Cody Berman went on The Personal Finance Podcast and described hitting financial independence right before his 26th birthday. He held about $500,000 in a Total Stock Market Index Fund, plus 11 rental units purchased with $200,000 in down payments. The real estate produced “between $3,000 and $3,500 a month in cash flow after everything was said and done, after all the mortgages were paid, after we set aside money for reserves.” His monthly spending was $2,500 to $3,000.
The stakes for anyone copying this blueprint: if you call yourself financially independent before the arithmetic supports it, you stop building the cushion early retirees need most. Sequence-of-returns risk, vacancies, and capital expenditures show up first, not last.
The verdict: Lean FI, not classic FI
The classic FI test comes from the Trinity Study and the 4% safe withdrawal rule. Take your annual expenses, multiply by 25, and that is your FI number. A portfolio that size has historically survived a 30-year retirement under most market conditions.
Run Cody’s numbers. A $500,000 index fund portfolio at a 4% withdrawal rate supports $20,000/year. The rental cash flow he describes, $3,500/month at the top end, equals $42,000/year. That stack comfortably covers his stated $30,000 to $36,000 in annual spending, with room left over. At his actual lifestyle, he is FI. Push his spending to $5,000/month and the picture shifts hard.
Here is where most readers will miscount. Cody’s $3,500 figure is unusual because he already netted it out. For a typical landlord, $3,500/month in gross rent across 11 units is closer to $1,750 to $2,275/month after vacancy, maintenance, capital expenditures, property management, and insurance. The “50% rule” used by real estate investors assumes operating expenses (excluding mortgage) eat about half of gross rent. Copy the structure but skip the discipline, and your “passive income” is a fantasy until the first roof goes.
The variable that decides everything: your spending
At $30,000/year in expenses, you need $750,000 invested at a 4% withdrawal rate to be FI with zero rental income. Cody short-circuits that by letting cash flow cover expenses, so his $500,000 portfolio can keep compounding untouched.
At $60,000/year in expenses, the FI number jumps to $1.5 million. The same $500,000 portfolio plus $42,000/year in rent gets you roughly $62,000 of combined income, barely covering spending and leaving no margin for a bad year. That arrangement is a job with extra steps and more tenants, not financial independence.
This is why his framing matters more than his net worth: “The best side hustle isn’t the one that’s gonna make you the most money the fastest. The best side hustle is the one you’re gonna keep up with over years and decades.” Persistence compounds. So does leaving a $500,000 portfolio alone. Vanguard Total Stock Market ETF (NYSEARCA:VTI | VTI Price Prediction) is up about 9% year to date and about 26% over the past year, against a backdrop of roughly 2% annual inflation. A portfolio untouched in years like that is what carries someone from Lean FI to full FI without extra work.

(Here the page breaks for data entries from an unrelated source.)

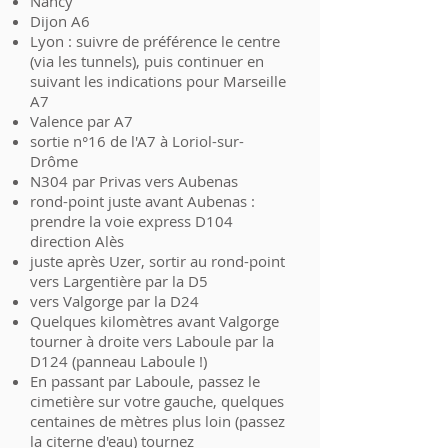
Nancy
Dijon A6
Lyon : suivre de préférence le centre
(via les tunnels), puis continuer en
suivant les indications pour Marseille
A7
Valence par A7
sortie n°16 de l'A7 à Loriol-sur-
Drôme
N304 par Privas vers Aubenas
rond-point juste avant Aubenas :
prendre la voie express D104
direction Alès
juste après Uzer, sortir au rond-point
vers Largentière par la D5
vers Valgorge par la D24
Quelques kilomètres avant Valgorge
tourner à droite vers Laboule par la
D124 (panneau Laboule !)
En passant par Laboule, passez le
cimetière sur votre gauche, quelques
centaines de mètres plus loin (passez
la citerne d'eau) tournez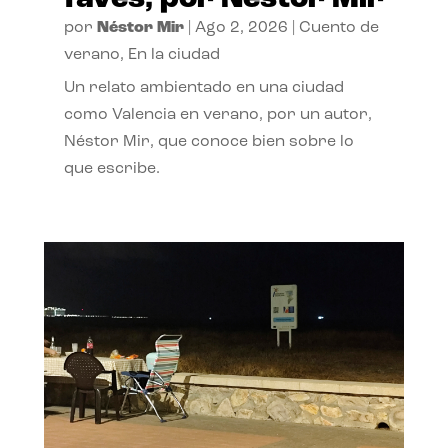
por
Néstor Mir
|
Ago 2, 2026
|
Cuento de
verano
,
En la ciudad
Un relato ambientado en una ciudad
como Valencia en verano, por un autor,
Néstor Mir, que conoce bien sobre lo
que escribe.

The Realty Income comparison
If running 11 doors sounds exhausting, the passive alternative is instructive. Realty Income (NYSE:O) pays monthly, currently $0.2705 per share, with a 5.2% yield at about $62. Replicating $3,500/month in dividends would require approximately 12,938 shares, a capital outlay far beyond a $500,000 portfolio. That gap is the real cost of truly hands-off monthly income, and it explains why Cody chose leverage and tenants.
What to do this week
- Calculate your true net rental yield. Take gross rent, then subtract vacancy (assume 8%), maintenance and capex (assume 15%), management (8% to 10% if outsourced), insurance, and property taxes. What remains is what counts toward FI.
- Multiply your real annual spending by 25. That is your portfolio-only FI number.
- Subtract reliable net cash flow (rentals, dividends, pension) from annual expenses, then multiply the remainder by 25. That is your blended FI number with side income included.
- Stress-test for one year of zero rent collected and a 20% market drawdown happening together. If the math still works, you are FI. If it does not, you are Coast FI or Lean FI.
Financial independence is arithmetic, not vibes. Run yours before you quit anything.